Se acabó: “el fin justifica los medios”. El 1 de julio del 2015 entró en vigor la Ley Orgánica 1/2015 de 30 de marzo que reforma el código penal y desarrolla la responsabilidad penal de las personas jurídicas.

Cumplir con nuestra responsabilidad no es una elección, es un deber. En nuestros días la toma de decisiones se ha convertido en una carrera de velocidad y ésta provoca ineficiencia y errores, lo que puede conllevar responsabilidades. Esto es lo que le puede pasar a cualquier empresa: que pueda verse implicada en la comisión de un delito de los tipificados en el artículo 31 bis del código Penal.

Desde el 1 de julio las empresas podrán ser responsables penales de la comisión de delitos que hayan podido realizar sus subordinados.

a) Las personas jurídicas podrán ser responsables penalmente de los delitos cometidos en nombre o por cuenta de las mismas, y en su beneficio directo o indirecto, por sus representantes legales o por aquellos que actuando individualmente o como integrantes de un órgano de la persona jurídica, están autorizados para tomar decisiones en nombre de la persona jurídica u ostentan facultades de organización y control dentro de la misma.

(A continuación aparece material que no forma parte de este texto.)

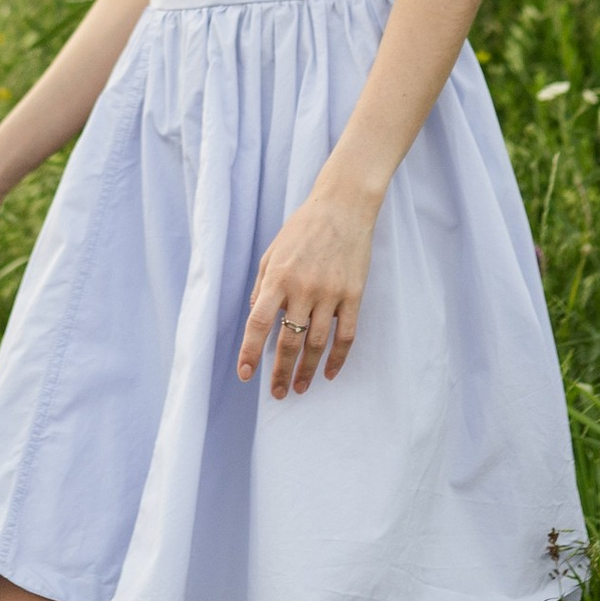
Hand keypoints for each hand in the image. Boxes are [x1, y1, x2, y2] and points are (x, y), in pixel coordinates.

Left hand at [237, 183, 376, 398]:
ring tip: (300, 388)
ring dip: (307, 370)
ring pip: (317, 344)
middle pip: (289, 340)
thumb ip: (262, 286)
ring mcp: (331, 293)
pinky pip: (347, 335)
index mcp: (278, 277)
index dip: (251, 352)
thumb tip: (255, 318)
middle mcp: (303, 288)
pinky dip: (338, 358)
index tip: (246, 375)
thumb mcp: (272, 252)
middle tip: (277, 393)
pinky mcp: (354, 295)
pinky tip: (329, 373)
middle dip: (281, 372)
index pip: (259, 323)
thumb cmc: (302, 228)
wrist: (343, 207)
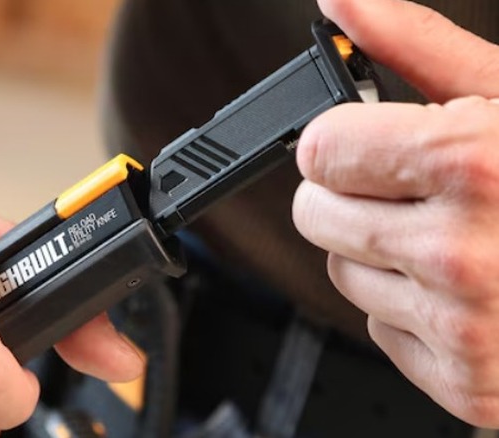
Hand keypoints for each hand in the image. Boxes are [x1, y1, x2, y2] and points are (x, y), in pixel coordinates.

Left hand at [294, 0, 498, 426]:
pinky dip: (408, 307)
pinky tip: (466, 289)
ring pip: (341, 273)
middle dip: (354, 195)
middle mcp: (461, 255)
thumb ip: (414, 45)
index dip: (342, 142)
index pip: (317, 151)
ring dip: (378, 253)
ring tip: (454, 237)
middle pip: (316, 214)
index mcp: (472, 166)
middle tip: (418, 188)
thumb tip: (341, 3)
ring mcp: (462, 328)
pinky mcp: (463, 384)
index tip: (367, 142)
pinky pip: (378, 326)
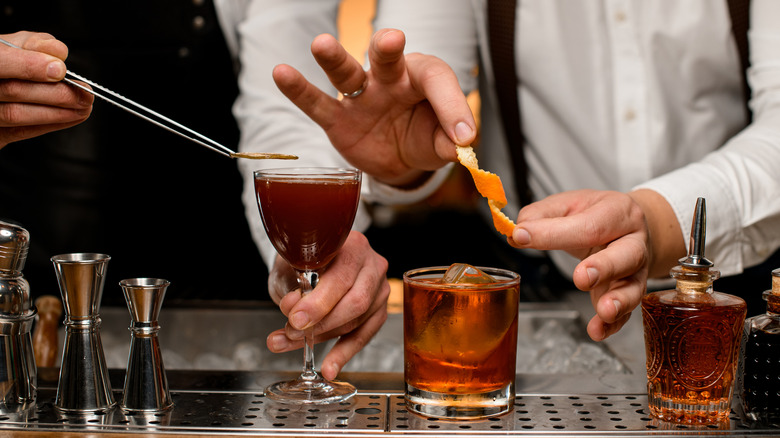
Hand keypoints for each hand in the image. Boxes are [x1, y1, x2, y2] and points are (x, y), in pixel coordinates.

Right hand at [0, 31, 92, 147]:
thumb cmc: (6, 61)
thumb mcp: (15, 44)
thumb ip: (35, 45)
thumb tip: (59, 53)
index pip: (1, 62)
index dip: (30, 66)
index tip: (60, 70)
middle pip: (13, 90)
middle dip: (55, 93)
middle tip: (85, 94)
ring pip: (15, 114)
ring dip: (57, 113)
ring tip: (84, 107)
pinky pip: (19, 131)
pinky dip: (49, 124)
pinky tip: (71, 117)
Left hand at [265, 231, 389, 379]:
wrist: (315, 259)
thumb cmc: (305, 258)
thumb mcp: (291, 264)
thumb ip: (292, 285)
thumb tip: (294, 309)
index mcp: (354, 245)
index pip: (342, 277)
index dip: (318, 302)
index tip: (295, 318)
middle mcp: (372, 265)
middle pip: (356, 302)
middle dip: (321, 323)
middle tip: (293, 332)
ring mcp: (379, 289)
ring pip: (358, 321)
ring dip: (322, 337)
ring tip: (291, 342)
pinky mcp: (379, 311)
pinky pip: (363, 336)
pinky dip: (343, 353)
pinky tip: (329, 367)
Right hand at [273, 28, 475, 186]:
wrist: (398, 158)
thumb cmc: (423, 137)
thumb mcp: (442, 143)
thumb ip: (450, 141)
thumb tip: (461, 145)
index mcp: (421, 80)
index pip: (437, 80)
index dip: (452, 106)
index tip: (464, 136)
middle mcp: (389, 79)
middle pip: (387, 57)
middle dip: (387, 47)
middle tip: (392, 39)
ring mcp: (361, 97)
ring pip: (346, 72)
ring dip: (334, 59)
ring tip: (321, 45)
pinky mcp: (338, 118)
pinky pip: (317, 103)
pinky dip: (299, 91)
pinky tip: (282, 73)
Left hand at [508, 189, 684, 340]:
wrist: (629, 226)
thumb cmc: (595, 215)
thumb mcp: (569, 204)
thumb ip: (542, 216)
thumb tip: (519, 233)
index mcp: (617, 212)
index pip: (587, 226)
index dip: (553, 233)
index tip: (521, 236)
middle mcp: (634, 242)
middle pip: (625, 256)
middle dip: (604, 268)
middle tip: (581, 278)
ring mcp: (636, 271)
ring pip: (633, 288)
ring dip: (618, 302)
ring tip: (603, 311)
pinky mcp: (630, 293)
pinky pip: (627, 314)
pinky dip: (612, 325)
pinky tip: (597, 330)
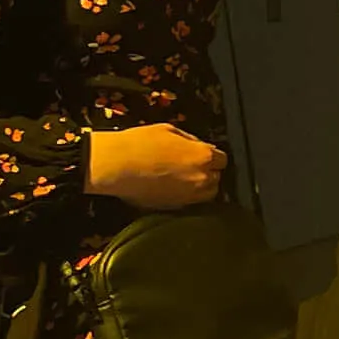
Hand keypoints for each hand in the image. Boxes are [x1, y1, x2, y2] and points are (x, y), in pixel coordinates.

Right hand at [89, 123, 225, 210]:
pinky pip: (189, 203)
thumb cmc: (139, 144)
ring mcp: (188, 197)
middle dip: (208, 172)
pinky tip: (172, 187)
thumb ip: (191, 140)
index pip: (222, 159)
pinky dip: (185, 196)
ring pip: (206, 195)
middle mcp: (201, 180)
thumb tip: (201, 146)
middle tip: (193, 165)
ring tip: (184, 178)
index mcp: (203, 157)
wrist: (115, 166)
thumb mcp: (169, 130)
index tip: (205, 154)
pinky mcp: (174, 208)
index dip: (213, 156)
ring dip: (201, 187)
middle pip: (217, 179)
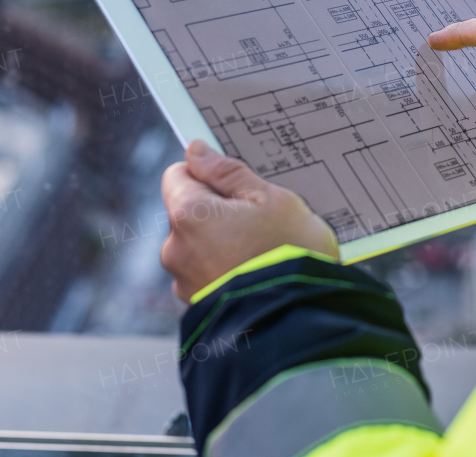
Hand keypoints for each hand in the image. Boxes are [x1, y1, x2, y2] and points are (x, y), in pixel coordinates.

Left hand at [160, 140, 339, 301]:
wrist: (300, 322)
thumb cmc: (291, 255)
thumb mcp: (271, 199)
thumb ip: (228, 172)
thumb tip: (196, 151)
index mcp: (188, 215)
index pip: (177, 174)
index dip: (207, 175)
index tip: (235, 185)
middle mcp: (175, 249)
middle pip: (187, 211)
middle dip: (217, 212)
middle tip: (258, 222)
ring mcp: (183, 282)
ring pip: (197, 244)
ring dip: (221, 243)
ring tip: (261, 253)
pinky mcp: (196, 306)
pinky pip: (205, 273)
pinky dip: (224, 270)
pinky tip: (254, 274)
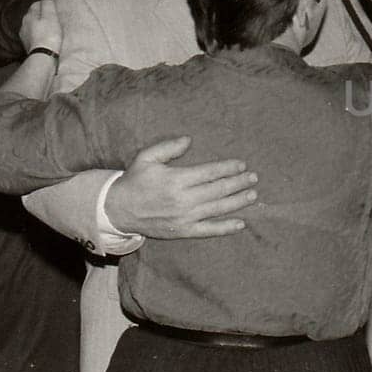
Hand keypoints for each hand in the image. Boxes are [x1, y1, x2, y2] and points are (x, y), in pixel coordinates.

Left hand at [20, 0, 62, 53]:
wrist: (43, 56)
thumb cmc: (49, 35)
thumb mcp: (51, 16)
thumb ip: (47, 4)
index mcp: (29, 15)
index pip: (36, 4)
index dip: (46, 5)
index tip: (54, 8)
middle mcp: (24, 23)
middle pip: (34, 15)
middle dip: (42, 15)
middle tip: (53, 18)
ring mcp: (24, 34)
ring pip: (32, 25)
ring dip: (39, 25)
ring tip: (49, 29)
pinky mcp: (27, 44)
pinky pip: (33, 35)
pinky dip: (38, 34)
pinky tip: (44, 38)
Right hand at [103, 136, 257, 238]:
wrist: (117, 209)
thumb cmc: (135, 180)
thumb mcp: (146, 158)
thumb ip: (168, 147)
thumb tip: (189, 140)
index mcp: (176, 179)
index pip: (209, 172)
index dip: (228, 168)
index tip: (242, 165)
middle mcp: (183, 199)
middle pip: (218, 190)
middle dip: (238, 183)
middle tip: (253, 178)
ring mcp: (184, 217)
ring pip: (217, 208)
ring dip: (238, 202)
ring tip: (253, 195)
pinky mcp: (182, 231)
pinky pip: (208, 230)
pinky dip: (225, 228)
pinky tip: (240, 223)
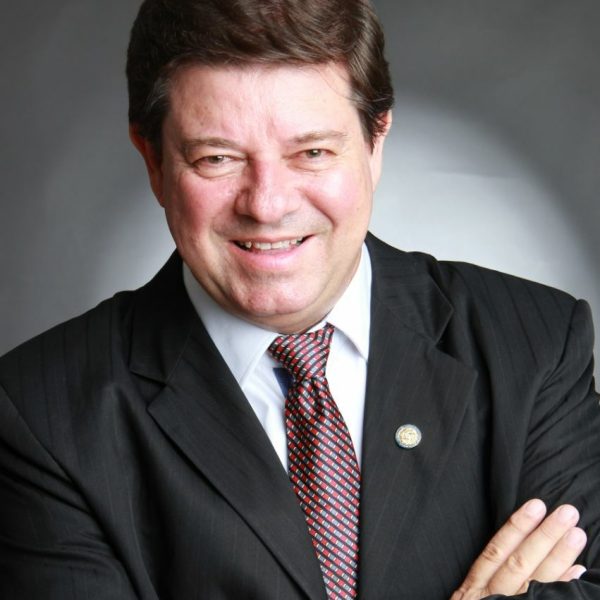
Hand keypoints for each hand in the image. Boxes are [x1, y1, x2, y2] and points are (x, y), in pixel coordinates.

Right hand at [451, 499, 586, 599]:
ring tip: (577, 534)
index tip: (536, 505)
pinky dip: (562, 587)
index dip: (516, 527)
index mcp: (477, 586)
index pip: (497, 550)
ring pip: (534, 582)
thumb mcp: (472, 595)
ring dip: (557, 557)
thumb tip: (520, 546)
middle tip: (567, 513)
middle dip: (544, 536)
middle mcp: (491, 597)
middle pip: (520, 562)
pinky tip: (578, 572)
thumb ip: (490, 575)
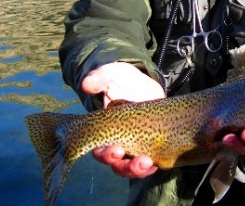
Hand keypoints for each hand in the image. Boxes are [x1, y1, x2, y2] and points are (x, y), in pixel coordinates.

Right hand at [81, 62, 164, 177]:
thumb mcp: (110, 76)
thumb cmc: (120, 80)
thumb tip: (86, 84)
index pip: (99, 150)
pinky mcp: (149, 144)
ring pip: (132, 167)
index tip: (116, 150)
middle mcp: (116, 143)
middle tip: (138, 161)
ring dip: (139, 170)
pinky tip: (158, 164)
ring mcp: (133, 146)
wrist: (141, 83)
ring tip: (149, 164)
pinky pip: (149, 163)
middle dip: (125, 166)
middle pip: (117, 164)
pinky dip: (152, 166)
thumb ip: (99, 79)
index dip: (106, 154)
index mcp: (103, 131)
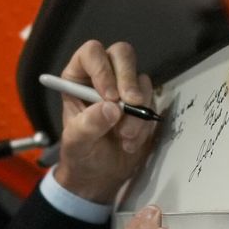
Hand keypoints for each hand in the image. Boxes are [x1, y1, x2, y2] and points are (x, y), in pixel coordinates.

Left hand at [53, 39, 157, 203]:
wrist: (99, 175)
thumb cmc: (80, 154)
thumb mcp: (76, 143)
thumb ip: (89, 125)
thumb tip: (112, 109)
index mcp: (79, 77)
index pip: (92, 53)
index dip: (103, 69)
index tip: (108, 96)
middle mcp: (104, 75)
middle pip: (122, 54)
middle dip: (128, 79)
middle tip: (131, 104)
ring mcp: (125, 87)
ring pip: (141, 81)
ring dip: (137, 110)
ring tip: (124, 137)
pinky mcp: (143, 103)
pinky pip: (151, 103)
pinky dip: (145, 124)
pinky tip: (131, 142)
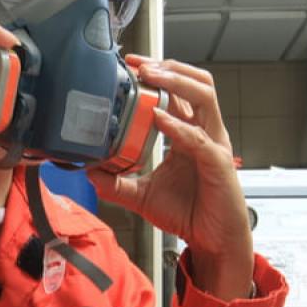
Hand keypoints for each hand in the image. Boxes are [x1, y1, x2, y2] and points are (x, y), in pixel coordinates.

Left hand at [87, 55, 252, 300]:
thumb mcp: (143, 195)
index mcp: (190, 133)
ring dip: (177, 82)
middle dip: (169, 67)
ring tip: (152, 77)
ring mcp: (214, 145)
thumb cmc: (189, 213)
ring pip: (205, 97)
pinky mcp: (217, 164)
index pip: (180, 91)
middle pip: (197, 83)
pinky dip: (178, 126)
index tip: (132, 64)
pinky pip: (198, 138)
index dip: (159, 72)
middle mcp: (205, 133)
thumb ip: (116, 182)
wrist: (213, 242)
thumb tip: (88, 171)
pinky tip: (159, 119)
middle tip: (140, 64)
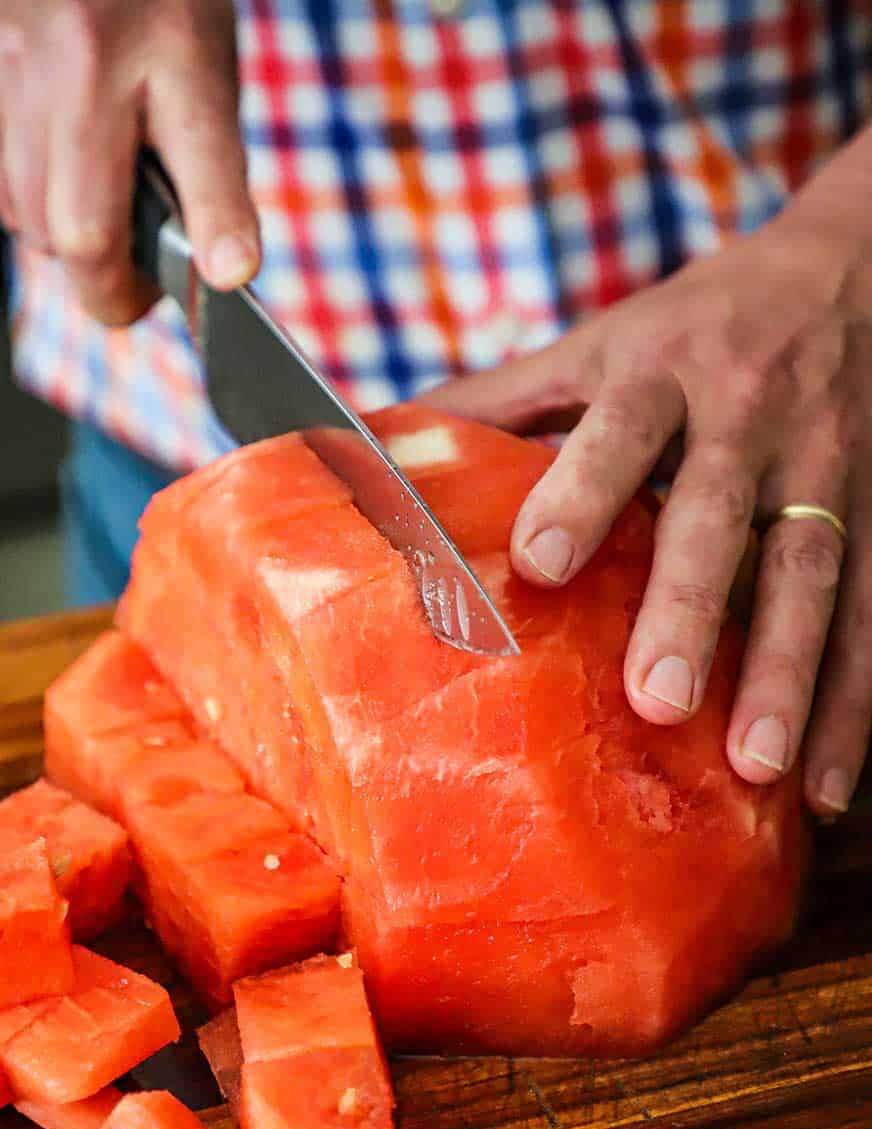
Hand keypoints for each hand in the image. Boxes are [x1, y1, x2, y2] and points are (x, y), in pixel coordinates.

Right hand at [0, 0, 259, 323]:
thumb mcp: (200, 55)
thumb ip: (208, 163)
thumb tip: (218, 267)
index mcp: (170, 47)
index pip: (202, 163)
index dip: (217, 234)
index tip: (222, 277)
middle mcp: (80, 56)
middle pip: (80, 232)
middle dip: (106, 279)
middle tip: (129, 281)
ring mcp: (2, 66)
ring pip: (26, 218)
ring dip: (60, 230)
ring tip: (86, 182)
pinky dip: (16, 187)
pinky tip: (39, 138)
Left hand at [427, 192, 871, 817]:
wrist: (849, 273)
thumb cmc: (695, 324)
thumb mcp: (601, 342)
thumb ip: (505, 398)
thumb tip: (375, 445)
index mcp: (661, 373)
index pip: (619, 428)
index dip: (582, 490)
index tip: (539, 562)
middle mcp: (747, 418)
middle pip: (719, 515)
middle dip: (689, 608)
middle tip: (657, 700)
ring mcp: (823, 467)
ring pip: (811, 573)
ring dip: (786, 674)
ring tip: (754, 764)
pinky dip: (853, 702)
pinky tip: (826, 783)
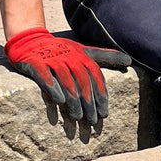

Si el delito fuere cometido por estas personas, la persona jurídica quedará exenta de responsabilidad si se cumplen las siguientes condiciones:

  1. Que el órgano de administración haya adoptado y ejecutado con eficacia, antes de la comisión del delito, modelos de organización y gestión (Corporate Compliance), que incluyen las medidas de vigilancia y control idóneas para prevenir delitos de la misma naturaleza o para reducir de forma significativa el riesgo de su comisión;
  2. La supervisión del funcionamiento y del cumplimiento del modelo de prevención (Corporate Compliance) implantado, haya sido confiada a un órgano de la persona jurídica con poderes autónomos de iniciativa y de control o que tenga encomendada legalmente la función de supervisar la eficacia de los controles internos de la persona jurídica;
  3. Los autores individuales han cometido el delito eludiendo fraudulentamente los modelos de organización y de prevención.
  4. Que no se haya producido una omisión o un ejercicio insuficiente de sus funciones de supervisión, vigilancia y control por parte del órgano al que se refiere la condición 2.ª

En los casos en los que las anteriores circunstancias solamente puedan ser objeto de acreditación parcial, esta circunstancia será valorada a los efectos de atenuación de la pena.

b) Igualmente las personas jurídicas serán responsables penalmente de los delitos cometidos, en el ejercicio de actividades sociales y por cuenta y en beneficio directo o indirecto de las mismas, por quienes, estando sometidos
a la autoridad de las personas físicas mencionadas en el párrafo a), hayan podido realizar los hechos por haberse incumplido gravemente por aquéllos los deberes de supervisión, vigilancia y control de su actividad atendidas las
concretas circunstancias del caso.

En estos casos la persona jurídica quedará exenta de responsabilidad si, antes de la comisión del delito, ha adoptado y ejecutado eficazmente un modelo de organización y gestión que resulte adecuado para prevenir delitos de la naturaleza del que fue cometido o para reducir de forma significativa el riesgo
de su comisión.

Igualmente, en los casos en los que las anteriores circunstancias solamente puedan ser objeto de acreditación parcial, esta será valorada a los efectos de atenuación de la pena.